§ **Action item**:
The line containing "right ankle: (490, 465, -40)" marks the start, and the last line of the records below marks the end. Print that run exactly and nothing else.

§ **Source material**:
■ ■ ■

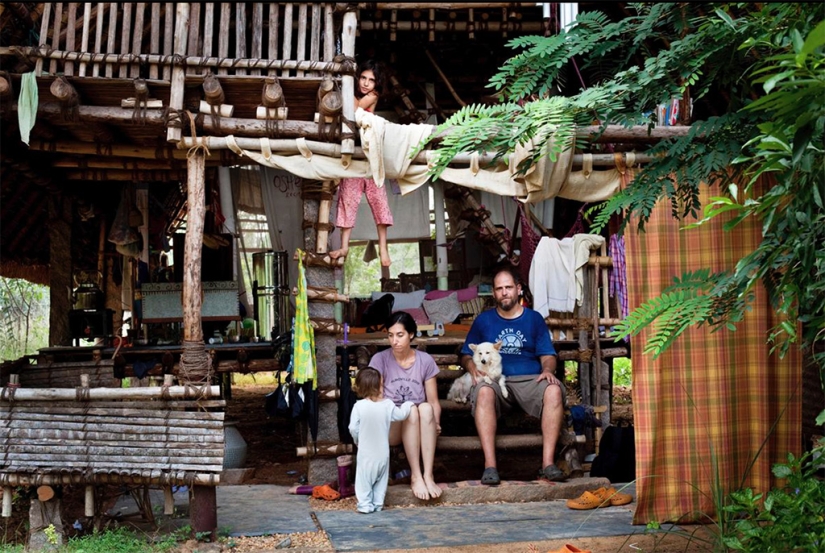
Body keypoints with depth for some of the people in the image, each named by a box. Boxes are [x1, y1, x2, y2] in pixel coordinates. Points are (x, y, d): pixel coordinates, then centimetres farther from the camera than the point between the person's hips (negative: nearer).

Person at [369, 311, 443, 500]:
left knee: (425, 408, -33)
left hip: (420, 428, 2)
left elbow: (433, 402, 1)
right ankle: (415, 477, -30)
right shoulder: (380, 359, -4)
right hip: (389, 426, -1)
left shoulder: (425, 361, 1)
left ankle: (428, 475, -35)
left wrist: (436, 423, -17)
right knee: (411, 410, -34)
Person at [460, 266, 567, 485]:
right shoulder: (483, 320, 17)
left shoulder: (534, 318, 17)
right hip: (496, 380, -1)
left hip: (530, 380, 1)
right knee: (483, 391, -37)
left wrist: (548, 370, -11)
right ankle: (490, 465, -40)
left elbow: (547, 354, 12)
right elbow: (466, 355, 17)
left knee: (554, 390, -33)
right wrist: (472, 367, -7)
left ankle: (548, 462, -31)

■ ■ ■

§ **Exercise solution**:
right ankle: (490, 465, -40)
left elbow: (547, 354, 12)
right elbow: (466, 355, 17)
left knee: (554, 390, -33)
right wrist: (472, 367, -7)
left ankle: (548, 462, -31)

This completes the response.